The demographics of patients undergoing iliac intervention have not altered substantially since BIAS III. Most interventions (64%) are done for claudication though the proportion of patients undergoing intervention for critical ischaemia increases with increasing age. 1 in 5 procedures are done urgently. There has been a progressive increase in the use of daycase facilities with 44.8% of patients treated via this route (compared with 25% in BIAS III).
Nearly 90% of cases were performed by a consultant radiologist. The number of cases where a trainee was the principal operator has decreased since BIAS III.
54% of lesions were stented and overall 97% of interventions were technically successful (with a residual stenosis of <50%). A closure device was used in 42% of cases, with greater use in daycase patients than inpatients.
Only 3% of patients in the registry had no systemic follow up recorded. Vital status and limb status at discharge was recorded in nn% and nn% respectively. This indicates excellent engagement of the IR community in gathering follow up data.
Overall rates of systemic complication (2.8%), limb complication (4.3%), unplanned additional intervention (1.7%) and death attributable to the procedure (0.1%) were low.

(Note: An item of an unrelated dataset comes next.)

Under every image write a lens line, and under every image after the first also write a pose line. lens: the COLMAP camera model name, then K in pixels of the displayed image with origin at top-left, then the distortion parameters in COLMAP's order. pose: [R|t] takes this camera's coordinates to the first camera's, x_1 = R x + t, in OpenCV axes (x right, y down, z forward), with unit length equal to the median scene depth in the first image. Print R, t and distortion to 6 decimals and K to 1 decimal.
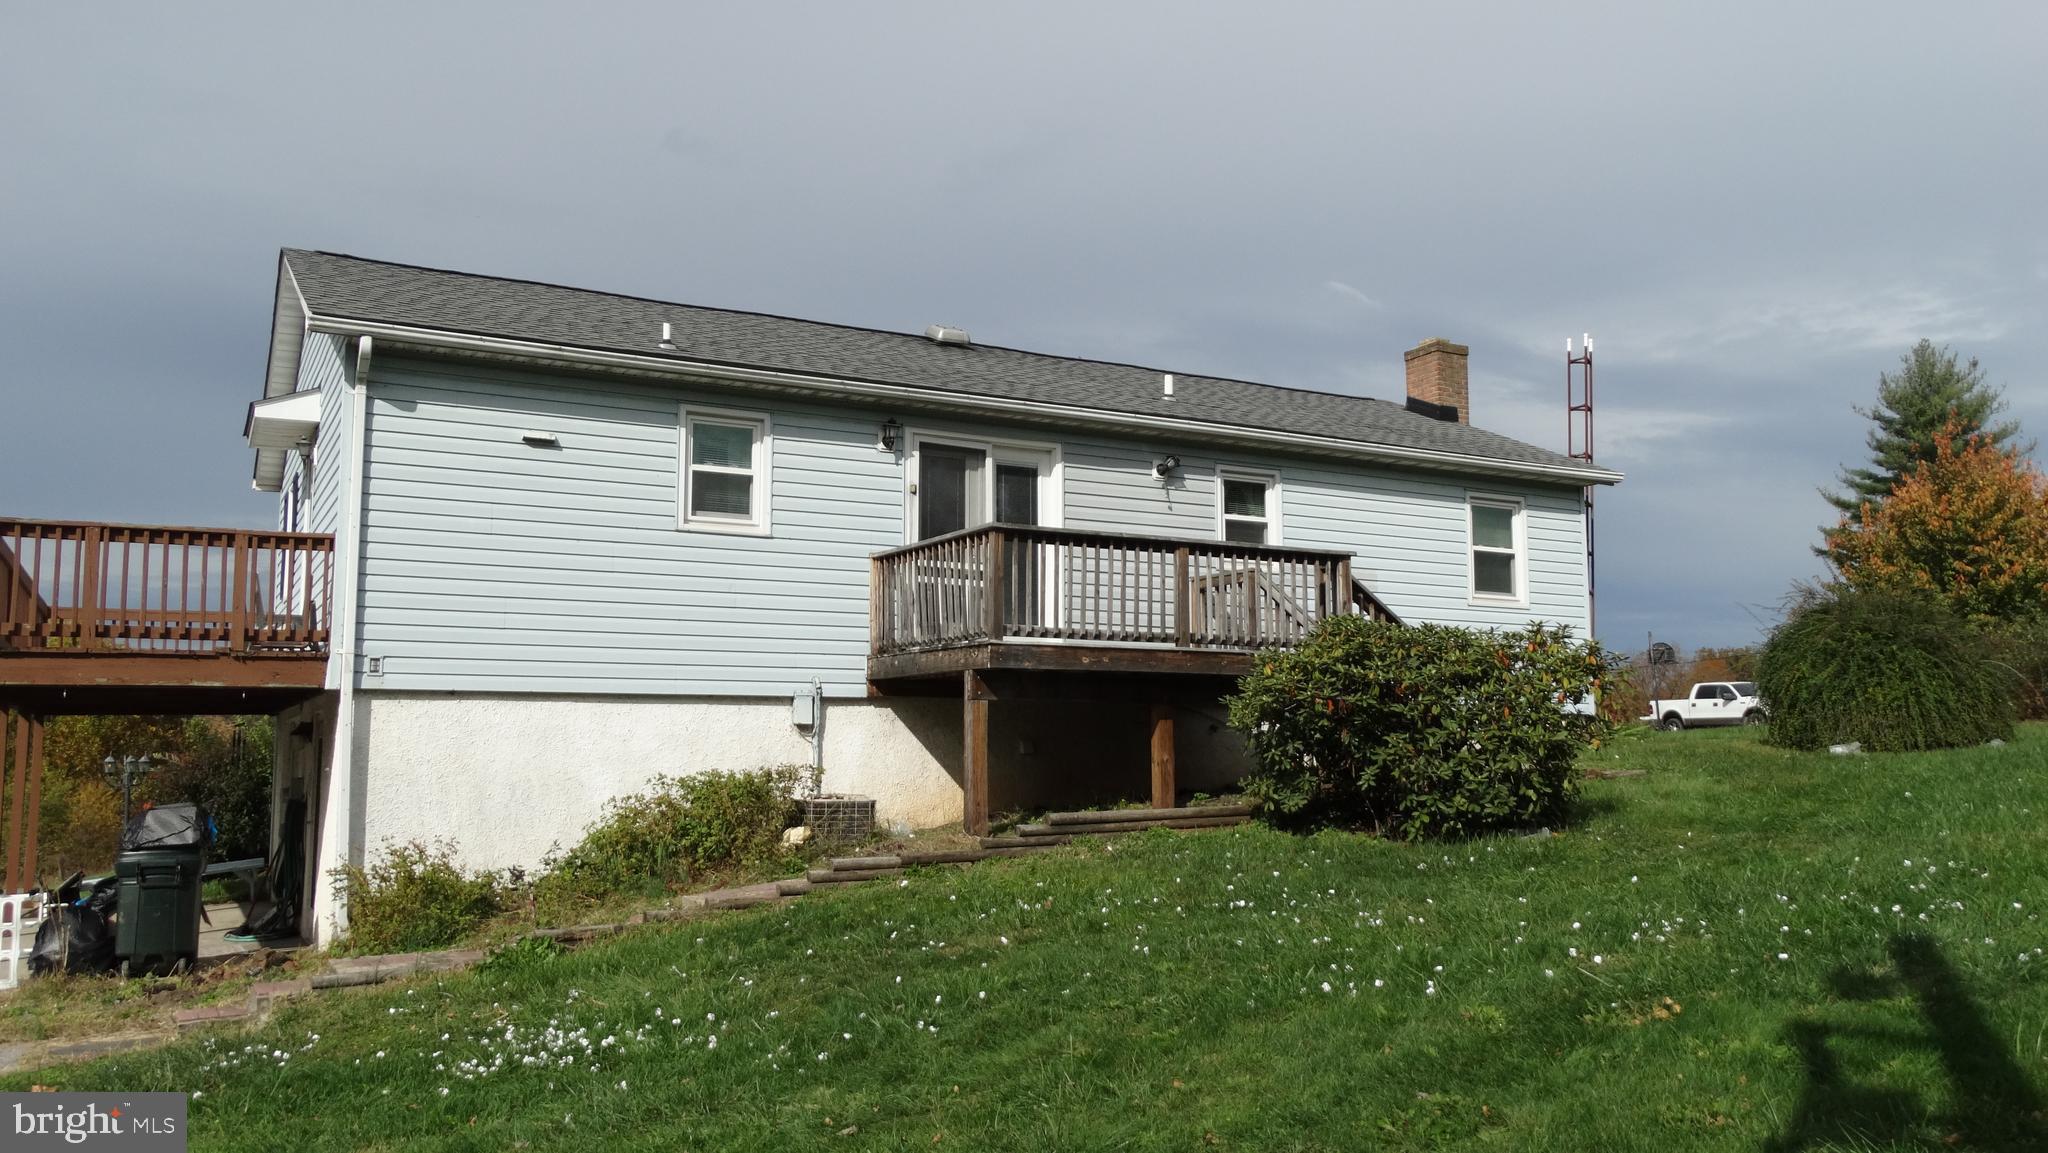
lens RADIAL K [[1611.6, 0, 1026.1], [0, 1611.6, 579.2], [0, 0, 1]] dist [0.041143, 0.006627]
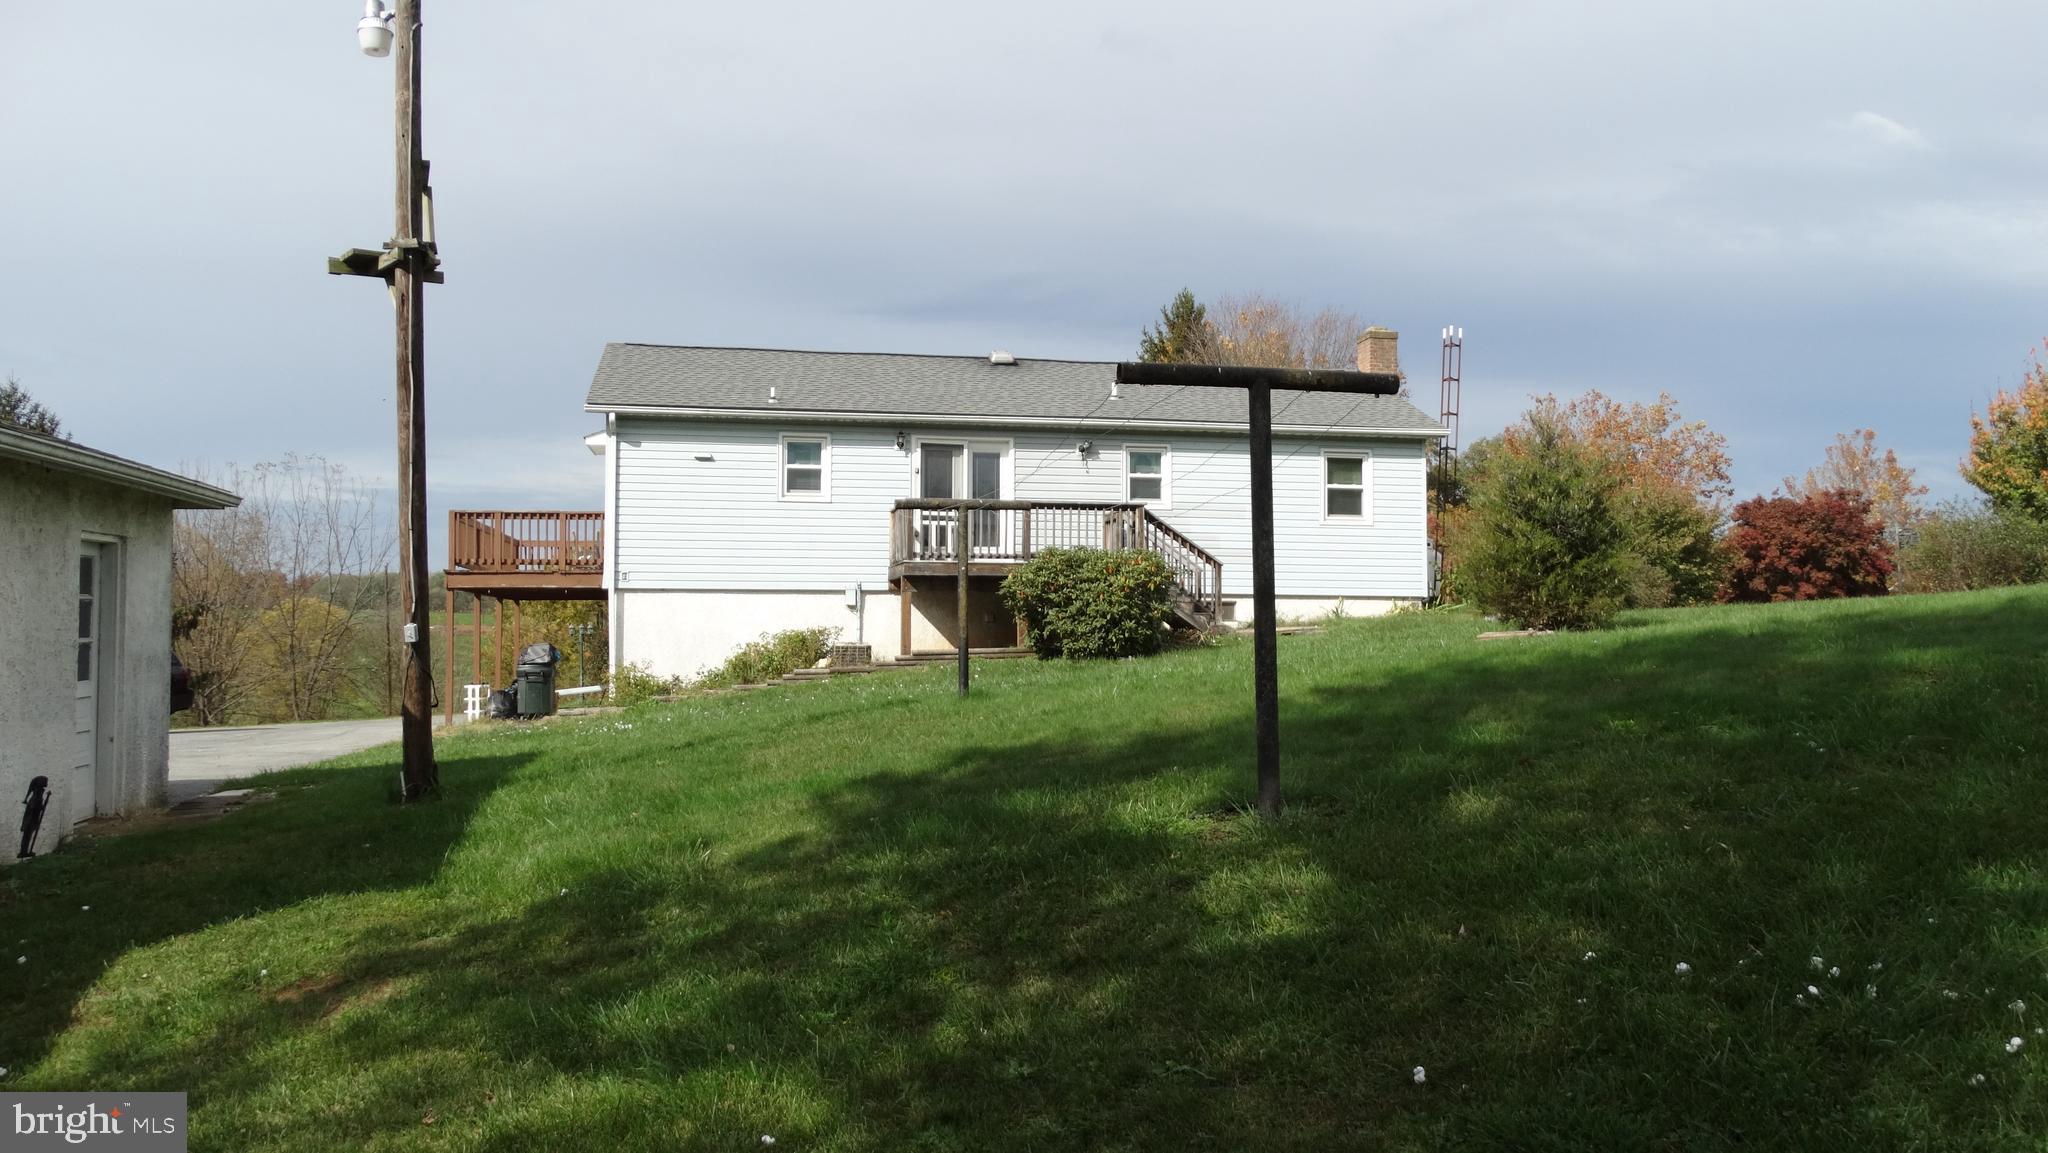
lens RADIAL K [[1611.6, 0, 1022.5], [0, 1611.6, 576.4], [0, 0, 1]] dist [0.041143, 0.006627]
pose [[0.950849, -0.008886, -0.309528, 0.608139], [0.030935, 0.997314, 0.066398, -0.057099], [0.308106, -0.072710, 0.948569, -0.660841]]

Rates of vessel rupture were very low (0.1%) which has implications for service organisation.
Patients experiencing a systemic complication are at a substantially greater risk of death than other patients though the reasons for this are likely to be multifactorial.
Of the centres contributing to the registry, only 3 had rates of complication that lay outside the 99.9% alarm lines on funnel plots. Since BIAS III individual centres (and clinicians) have been able to obtain their specific data which allows reflection, analysis and amendments to services and practice as necessary.